Asylunterkunft geräumt: Flüchtlinge zwangsweise verlegt

(Foto: Dieter Gillessen)


Mit Hilfe der Polizei sei vom Landratsamt Augsburg die Asylbewerberunterkunft in Stettenhofen am Donnerstag geräumt worden - so der Inhalt einer Meldung des Landratsamtes.

Nachdem sich die letzten sechs dort wohnenden Asylbewerber trotz schriftlicher Aufforderung, mehreren Gesprächen und wiederholter Fristsetzung beharrlich geweigert haben sollen, in eine andere Unterkunft nach Kleinaitingen umzuziehen, seien sie zwangsweise von Stettenhofen nach Kleinaitingen verlegt worden.

Auf Grund zurückgehender Asylbewerberzahlen und freier Kapazitäten in anderen Unterkünften sei das Landratsamt gehalten, die teuren Pensionsunterbringungen zu beenden. In anderen Beherbergungsbetrieben seien die Umzüge bislang problemlos verlaufen.

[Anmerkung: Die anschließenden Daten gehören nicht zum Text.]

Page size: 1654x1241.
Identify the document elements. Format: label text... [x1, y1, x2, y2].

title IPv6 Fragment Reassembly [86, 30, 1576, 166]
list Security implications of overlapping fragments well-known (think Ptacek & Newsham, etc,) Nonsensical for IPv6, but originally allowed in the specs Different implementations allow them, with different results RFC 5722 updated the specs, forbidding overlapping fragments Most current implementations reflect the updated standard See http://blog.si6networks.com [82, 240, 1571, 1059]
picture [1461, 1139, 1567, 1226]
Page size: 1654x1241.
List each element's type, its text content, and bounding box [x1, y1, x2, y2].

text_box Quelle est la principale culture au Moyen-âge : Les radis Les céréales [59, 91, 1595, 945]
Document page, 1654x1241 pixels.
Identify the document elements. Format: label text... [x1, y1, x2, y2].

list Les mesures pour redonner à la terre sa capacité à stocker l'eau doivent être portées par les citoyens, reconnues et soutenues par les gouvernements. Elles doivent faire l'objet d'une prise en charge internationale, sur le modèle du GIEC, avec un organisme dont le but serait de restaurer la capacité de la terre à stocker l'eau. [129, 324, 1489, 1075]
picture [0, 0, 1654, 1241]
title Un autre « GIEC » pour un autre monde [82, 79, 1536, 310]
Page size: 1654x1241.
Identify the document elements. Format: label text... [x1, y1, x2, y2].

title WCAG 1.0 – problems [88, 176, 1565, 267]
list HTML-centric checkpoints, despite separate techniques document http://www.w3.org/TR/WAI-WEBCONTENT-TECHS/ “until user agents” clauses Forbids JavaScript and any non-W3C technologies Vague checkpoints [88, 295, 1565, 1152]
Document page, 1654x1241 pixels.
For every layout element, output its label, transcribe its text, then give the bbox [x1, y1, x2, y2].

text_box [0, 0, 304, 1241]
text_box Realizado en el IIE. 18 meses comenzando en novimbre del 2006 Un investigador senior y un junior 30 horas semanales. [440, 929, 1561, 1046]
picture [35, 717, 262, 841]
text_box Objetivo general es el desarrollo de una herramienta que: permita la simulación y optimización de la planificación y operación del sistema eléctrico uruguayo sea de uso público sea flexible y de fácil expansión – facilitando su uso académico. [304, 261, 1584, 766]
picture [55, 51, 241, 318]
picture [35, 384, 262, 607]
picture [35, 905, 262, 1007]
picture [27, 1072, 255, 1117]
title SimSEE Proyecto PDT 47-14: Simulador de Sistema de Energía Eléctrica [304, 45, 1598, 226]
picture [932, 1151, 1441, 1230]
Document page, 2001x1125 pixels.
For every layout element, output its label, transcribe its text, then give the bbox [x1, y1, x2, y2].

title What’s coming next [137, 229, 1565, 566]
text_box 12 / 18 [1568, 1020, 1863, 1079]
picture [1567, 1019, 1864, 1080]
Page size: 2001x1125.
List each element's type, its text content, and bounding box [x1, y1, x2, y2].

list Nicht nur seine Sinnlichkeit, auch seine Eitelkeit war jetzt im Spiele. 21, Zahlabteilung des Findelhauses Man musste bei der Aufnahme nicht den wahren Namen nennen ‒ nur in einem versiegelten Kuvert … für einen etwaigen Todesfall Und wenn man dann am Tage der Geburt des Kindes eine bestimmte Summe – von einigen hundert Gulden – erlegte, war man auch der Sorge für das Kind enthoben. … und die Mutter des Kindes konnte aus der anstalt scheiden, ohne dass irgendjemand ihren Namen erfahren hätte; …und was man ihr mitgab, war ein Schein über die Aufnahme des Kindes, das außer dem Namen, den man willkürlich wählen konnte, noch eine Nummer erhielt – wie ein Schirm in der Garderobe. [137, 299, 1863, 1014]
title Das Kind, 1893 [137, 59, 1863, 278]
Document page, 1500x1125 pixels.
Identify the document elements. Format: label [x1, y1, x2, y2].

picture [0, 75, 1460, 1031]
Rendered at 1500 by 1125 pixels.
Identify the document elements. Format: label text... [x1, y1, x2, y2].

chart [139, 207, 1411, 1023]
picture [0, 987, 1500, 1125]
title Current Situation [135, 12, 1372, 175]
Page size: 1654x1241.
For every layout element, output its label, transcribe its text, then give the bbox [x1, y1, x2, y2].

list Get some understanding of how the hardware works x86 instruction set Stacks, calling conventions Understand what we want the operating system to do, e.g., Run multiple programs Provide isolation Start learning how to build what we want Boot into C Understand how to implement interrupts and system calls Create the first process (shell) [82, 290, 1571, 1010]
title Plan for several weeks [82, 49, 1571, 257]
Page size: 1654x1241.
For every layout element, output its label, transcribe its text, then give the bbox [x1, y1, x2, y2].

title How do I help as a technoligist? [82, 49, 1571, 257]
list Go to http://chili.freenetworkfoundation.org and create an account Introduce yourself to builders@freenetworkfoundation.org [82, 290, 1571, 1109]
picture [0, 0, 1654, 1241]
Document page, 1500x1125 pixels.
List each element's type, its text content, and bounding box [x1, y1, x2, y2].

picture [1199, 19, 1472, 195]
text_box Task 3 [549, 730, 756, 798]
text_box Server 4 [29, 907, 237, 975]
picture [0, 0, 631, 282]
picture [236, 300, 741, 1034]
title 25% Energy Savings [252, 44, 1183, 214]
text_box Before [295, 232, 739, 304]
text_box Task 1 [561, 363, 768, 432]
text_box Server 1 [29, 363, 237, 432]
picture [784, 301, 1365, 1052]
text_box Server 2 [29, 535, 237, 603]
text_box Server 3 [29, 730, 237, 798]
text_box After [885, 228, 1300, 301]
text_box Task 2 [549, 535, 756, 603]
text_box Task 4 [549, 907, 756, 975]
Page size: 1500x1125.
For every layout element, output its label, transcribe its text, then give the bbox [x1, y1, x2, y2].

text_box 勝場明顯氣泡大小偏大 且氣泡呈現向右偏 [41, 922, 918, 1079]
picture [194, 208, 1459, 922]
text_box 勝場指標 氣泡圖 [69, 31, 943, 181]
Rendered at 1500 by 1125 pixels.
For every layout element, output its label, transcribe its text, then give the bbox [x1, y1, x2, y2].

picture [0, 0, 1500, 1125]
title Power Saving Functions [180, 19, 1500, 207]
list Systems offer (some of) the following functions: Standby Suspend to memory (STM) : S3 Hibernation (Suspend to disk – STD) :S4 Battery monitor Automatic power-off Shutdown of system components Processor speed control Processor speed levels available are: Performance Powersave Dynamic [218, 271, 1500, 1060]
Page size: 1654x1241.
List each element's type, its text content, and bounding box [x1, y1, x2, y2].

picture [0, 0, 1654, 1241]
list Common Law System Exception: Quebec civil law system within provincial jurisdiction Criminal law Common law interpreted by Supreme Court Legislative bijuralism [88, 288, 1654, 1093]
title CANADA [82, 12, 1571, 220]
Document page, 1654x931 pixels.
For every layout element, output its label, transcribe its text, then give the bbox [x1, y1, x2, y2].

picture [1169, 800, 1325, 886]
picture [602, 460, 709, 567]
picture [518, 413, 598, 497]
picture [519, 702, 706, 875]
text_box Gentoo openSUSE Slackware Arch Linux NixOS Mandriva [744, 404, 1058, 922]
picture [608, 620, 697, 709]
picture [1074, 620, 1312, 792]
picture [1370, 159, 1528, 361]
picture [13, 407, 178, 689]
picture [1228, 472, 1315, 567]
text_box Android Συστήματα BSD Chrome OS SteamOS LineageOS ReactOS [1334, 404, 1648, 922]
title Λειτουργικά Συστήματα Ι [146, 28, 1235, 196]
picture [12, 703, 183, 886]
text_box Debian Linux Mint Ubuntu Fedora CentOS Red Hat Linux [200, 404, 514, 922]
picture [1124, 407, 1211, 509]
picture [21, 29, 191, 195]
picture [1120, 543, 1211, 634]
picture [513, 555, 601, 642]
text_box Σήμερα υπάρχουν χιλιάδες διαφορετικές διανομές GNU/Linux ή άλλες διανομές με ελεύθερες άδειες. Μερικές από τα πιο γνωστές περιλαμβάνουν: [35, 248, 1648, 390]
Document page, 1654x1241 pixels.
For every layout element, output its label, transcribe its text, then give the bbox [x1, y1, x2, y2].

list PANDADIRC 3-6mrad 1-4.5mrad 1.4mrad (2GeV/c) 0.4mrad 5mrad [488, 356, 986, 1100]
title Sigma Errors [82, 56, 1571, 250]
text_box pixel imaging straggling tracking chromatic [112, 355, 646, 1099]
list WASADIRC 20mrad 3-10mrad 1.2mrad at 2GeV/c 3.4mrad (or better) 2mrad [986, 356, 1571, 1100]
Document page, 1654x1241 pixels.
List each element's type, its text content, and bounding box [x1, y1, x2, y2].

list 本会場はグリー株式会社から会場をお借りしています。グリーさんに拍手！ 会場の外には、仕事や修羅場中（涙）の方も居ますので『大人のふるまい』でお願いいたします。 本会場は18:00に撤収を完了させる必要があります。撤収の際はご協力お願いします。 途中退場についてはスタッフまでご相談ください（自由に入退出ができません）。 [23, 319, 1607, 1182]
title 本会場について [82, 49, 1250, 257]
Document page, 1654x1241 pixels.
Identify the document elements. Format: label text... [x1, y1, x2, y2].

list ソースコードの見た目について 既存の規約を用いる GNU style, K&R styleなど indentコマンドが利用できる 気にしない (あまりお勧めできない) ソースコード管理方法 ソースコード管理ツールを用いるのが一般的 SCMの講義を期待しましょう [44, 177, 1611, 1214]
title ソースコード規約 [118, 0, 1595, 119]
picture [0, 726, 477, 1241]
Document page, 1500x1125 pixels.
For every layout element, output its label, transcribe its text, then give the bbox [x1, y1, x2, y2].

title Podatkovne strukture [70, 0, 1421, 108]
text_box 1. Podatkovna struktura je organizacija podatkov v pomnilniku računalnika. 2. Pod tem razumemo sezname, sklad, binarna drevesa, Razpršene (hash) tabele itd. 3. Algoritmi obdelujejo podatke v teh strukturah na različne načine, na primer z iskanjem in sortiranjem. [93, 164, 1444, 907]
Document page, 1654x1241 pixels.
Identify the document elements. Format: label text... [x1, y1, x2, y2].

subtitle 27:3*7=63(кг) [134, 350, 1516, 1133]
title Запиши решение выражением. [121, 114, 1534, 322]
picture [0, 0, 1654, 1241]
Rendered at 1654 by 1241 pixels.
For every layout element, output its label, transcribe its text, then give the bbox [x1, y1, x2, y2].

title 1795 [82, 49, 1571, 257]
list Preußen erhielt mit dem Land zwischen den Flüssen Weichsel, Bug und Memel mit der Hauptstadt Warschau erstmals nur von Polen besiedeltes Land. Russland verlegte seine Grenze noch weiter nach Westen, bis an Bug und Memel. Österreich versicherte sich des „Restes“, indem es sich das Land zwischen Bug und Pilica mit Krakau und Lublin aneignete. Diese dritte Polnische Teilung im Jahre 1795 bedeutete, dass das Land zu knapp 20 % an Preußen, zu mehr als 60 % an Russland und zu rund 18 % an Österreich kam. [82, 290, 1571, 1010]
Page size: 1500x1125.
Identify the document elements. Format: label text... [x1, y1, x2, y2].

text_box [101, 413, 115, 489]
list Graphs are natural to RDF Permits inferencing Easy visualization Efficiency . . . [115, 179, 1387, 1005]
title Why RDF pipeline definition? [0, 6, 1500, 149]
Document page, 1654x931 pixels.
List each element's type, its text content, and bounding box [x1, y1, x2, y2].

Die Bundeswehr habe mehrere Wohnungen in Kleinaitingen günstig zur Verfügung gestellt, in denen noch Plätze frei seien. Dort leben bereits Asylbewerber und werden von der Gemeinde und dem ehrenamtliche Helfer betreut.

"Wir können nachvollziehen, dass die sechs Männer gerne in Stettenhofen geblieben wären, da sie dort schon gut integriert sind. Da ihre Asylanträge aber inzwischen abgelehnt wurden und sie ausreisepflichtig sind, spielt der Integrationsgedanke hier keine ausschlaggebende Rolle mehr", erläutert das Land-ratsamt und bittet auch die ehrenamtlichen Unterstützer aus Stettenhofen, die sich von Anfang an sehr engagiert um die Männer gekümmert haben, um Verständnis für diese Maßnahme. (pm)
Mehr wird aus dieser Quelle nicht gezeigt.